### 待解问题
把下面所有的行逐字照原样打印出来。

### 工作数据
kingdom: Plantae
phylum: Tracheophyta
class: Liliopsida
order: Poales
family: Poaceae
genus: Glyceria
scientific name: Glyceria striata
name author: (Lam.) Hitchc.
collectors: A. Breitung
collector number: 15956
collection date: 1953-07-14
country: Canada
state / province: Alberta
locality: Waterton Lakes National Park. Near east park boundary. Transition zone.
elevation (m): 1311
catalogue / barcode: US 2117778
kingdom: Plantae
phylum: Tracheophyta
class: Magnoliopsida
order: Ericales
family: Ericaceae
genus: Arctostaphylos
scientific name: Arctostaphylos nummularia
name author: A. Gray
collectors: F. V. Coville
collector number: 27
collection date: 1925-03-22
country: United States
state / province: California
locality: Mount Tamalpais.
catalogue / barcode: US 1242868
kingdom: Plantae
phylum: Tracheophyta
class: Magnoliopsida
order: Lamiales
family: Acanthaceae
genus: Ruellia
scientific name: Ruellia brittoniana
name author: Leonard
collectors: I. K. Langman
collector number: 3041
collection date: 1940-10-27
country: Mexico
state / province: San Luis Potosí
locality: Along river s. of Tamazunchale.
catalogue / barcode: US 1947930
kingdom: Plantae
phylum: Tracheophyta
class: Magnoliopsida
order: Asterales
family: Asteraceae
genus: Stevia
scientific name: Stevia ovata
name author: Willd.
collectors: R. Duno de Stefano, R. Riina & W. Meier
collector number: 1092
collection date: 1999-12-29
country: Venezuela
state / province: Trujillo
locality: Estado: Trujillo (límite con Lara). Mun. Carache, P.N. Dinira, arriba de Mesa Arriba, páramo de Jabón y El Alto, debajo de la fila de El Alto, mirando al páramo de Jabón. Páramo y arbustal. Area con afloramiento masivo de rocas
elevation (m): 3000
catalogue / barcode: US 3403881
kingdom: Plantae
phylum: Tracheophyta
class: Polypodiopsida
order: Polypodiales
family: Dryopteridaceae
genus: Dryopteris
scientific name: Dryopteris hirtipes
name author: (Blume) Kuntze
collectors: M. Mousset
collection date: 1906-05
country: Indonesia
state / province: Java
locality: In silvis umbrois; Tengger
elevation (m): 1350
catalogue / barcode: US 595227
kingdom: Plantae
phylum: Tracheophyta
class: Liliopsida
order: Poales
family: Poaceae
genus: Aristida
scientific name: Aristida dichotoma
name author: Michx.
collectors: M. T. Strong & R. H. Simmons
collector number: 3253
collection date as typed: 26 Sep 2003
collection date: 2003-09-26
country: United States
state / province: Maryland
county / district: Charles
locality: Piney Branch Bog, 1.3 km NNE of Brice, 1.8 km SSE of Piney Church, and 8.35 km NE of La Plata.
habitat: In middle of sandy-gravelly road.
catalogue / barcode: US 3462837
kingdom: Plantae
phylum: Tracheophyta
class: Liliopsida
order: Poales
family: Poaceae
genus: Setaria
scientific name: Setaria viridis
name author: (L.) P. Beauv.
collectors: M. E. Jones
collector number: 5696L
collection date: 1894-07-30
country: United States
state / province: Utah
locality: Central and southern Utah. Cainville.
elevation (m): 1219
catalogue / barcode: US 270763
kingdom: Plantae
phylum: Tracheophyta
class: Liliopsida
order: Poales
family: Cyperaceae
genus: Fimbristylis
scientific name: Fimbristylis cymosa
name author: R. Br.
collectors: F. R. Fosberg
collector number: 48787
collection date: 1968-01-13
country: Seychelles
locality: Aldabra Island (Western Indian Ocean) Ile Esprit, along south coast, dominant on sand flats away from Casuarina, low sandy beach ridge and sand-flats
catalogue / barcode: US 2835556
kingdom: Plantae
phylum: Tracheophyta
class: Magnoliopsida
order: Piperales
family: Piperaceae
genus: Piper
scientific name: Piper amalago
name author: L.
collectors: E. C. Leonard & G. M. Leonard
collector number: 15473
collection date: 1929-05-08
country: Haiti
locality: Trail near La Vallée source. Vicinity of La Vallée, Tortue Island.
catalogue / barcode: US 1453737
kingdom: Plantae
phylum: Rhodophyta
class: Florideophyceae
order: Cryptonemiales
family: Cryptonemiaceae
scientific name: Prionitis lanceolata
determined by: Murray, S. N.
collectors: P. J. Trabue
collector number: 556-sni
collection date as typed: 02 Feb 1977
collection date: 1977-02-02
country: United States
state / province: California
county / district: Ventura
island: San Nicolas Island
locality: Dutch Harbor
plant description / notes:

### 已解问题
kingdom: Plantae
phylum: Tracheophyta
class: Liliopsida
order: Poales
family: Poaceae
genus: Glyceria
scientific name: Glyceria striata
name author: (Lam.) Hitchc.
collectors: A. Breitung
collector number: 15956
collection date: 1953-07-14
country: Canada
state / province: Alberta
locality: Waterton Lakes National Park. Near east park boundary. Transition zone.
elevation (m): 1311
catalogue / barcode: US 2117778
kingdom: Plantae
phylum: Tracheophyta
class: Magnoliopsida
order: Ericales
family: Ericaceae
genus: Arctostaphylos
scientific name: Arctostaphylos nummularia
name author: A. Gray
collectors: F. V. Coville
collector number: 27
collection date: 1925-03-22
country: United States
state / province: California
locality: Mount Tamalpais.
catalogue / barcode: US 1242868
kingdom: Plantae
phylum: Tracheophyta
class: Magnoliopsida
order: Lamiales
family: Acanthaceae
genus: Ruellia
scientific name: Ruellia brittoniana
name author: Leonard
collectors: I. K. Langman
collector number: 3041
collection date: 1940-10-27
country: Mexico
state / province: San Luis Potosí
locality: Along river s. of Tamazunchale.
catalogue / barcode: US 1947930
kingdom: Plantae
phylum: Tracheophyta
class: Magnoliopsida
order: Asterales
family: Asteraceae
genus: Stevia
scientific name: Stevia ovata
name author: Willd.
collectors: R. Duno de Stefano, R. Riina & W. Meier
collector number: 1092
collection date: 1999-12-29
country: Venezuela
state / province: Trujillo
locality: Estado: Trujillo (límite con Lara). Mun. Carache, P.N. Dinira, arriba de Mesa Arriba, páramo de Jabón y El Alto, debajo de la fila de El Alto, mirando al páramo de Jabón. Páramo y arbustal. Area con afloramiento masivo de rocas
elevation (m): 3000
catalogue / barcode: US 3403881
kingdom: Plantae
phylum: Tracheophyta
class: Polypodiopsida
order: Polypodiales
family: Dryopteridaceae
genus: Dryopteris
scientific name: Dryopteris hirtipes
name author: (Blume) Kuntze
collectors: M. Mousset
collection date: 1906-05
country: Indonesia
state / province: Java
locality: In silvis umbrois; Tengger
elevation (m): 1350
catalogue / barcode: US 595227
kingdom: Plantae
phylum: Tracheophyta
class: Liliopsida
order: Poales
family: Poaceae
genus: Aristida
scientific name: Aristida dichotoma
name author: Michx.
collectors: M. T. Strong & R. H. Simmons
collector number: 3253
collection date as typed: 26 Sep 2003
collection date: 2003-09-26
country: United States
state / province: Maryland
county / district: Charles
locality: Piney Branch Bog, 1.3 km NNE of Brice, 1.8 km SSE of Piney Church, and 8.35 km NE of La Plata.
habitat: In middle of sandy-gravelly road.
catalogue / barcode: US 3462837
kingdom: Plantae
phylum: Tracheophyta
class: Liliopsida
order: Poales
family: Poaceae
genus: Setaria
scientific name: Setaria viridis
name author: (L.) P. Beauv.
collectors: M. E. Jones
collector number: 5696L
collection date: 1894-07-30
country: United States
state / province: Utah
locality: Central and southern Utah. Cainville.
elevation (m): 1219
catalogue / barcode: US 270763
kingdom: Plantae
phylum: Tracheophyta
class: Liliopsida
order: Poales
family: Cyperaceae
genus: Fimbristylis
scientific name: Fimbristylis cymosa
name author: R. Br.
collectors: F. R. Fosberg
collector number: 48787
collection date: 1968-01-13
country: Seychelles
locality: Aldabra Island (Western Indian Ocean) Ile Esprit, along south coast, dominant on sand flats away from Casuarina, low sandy beach ridge and sand-flats
catalogue / barcode: US 2835556
kingdom: Plantae
phylum: Tracheophyta
class: Magnoliopsida
order: Piperales
family: Piperaceae
genus: Piper
scientific name: Piper amalago
name author: L.
collectors: E. C. Leonard & G. M. Leonard
collector number: 15473
collection date: 1929-05-08
country: Haiti
locality: Trail near La Vallée source. Vicinity of La Vallée, Tortue Island.
catalogue / barcode: US 1453737
kingdom: Plantae
phylum: Rhodophyta
class: Florideophyceae
order: Cryptonemiales
family: Cryptonemiaceae
scientific name: Prionitis lanceolata
determined by: Murray, S. N.
collectors: P. J. Trabue
collector number: 556-sni
collection date as typed: 02 Feb 1977
collection date: 1977-02-02
country: United States
state / province: California
county / district: Ventura
island: San Nicolas Island
locality: Dutch Harbor
plant description / notes:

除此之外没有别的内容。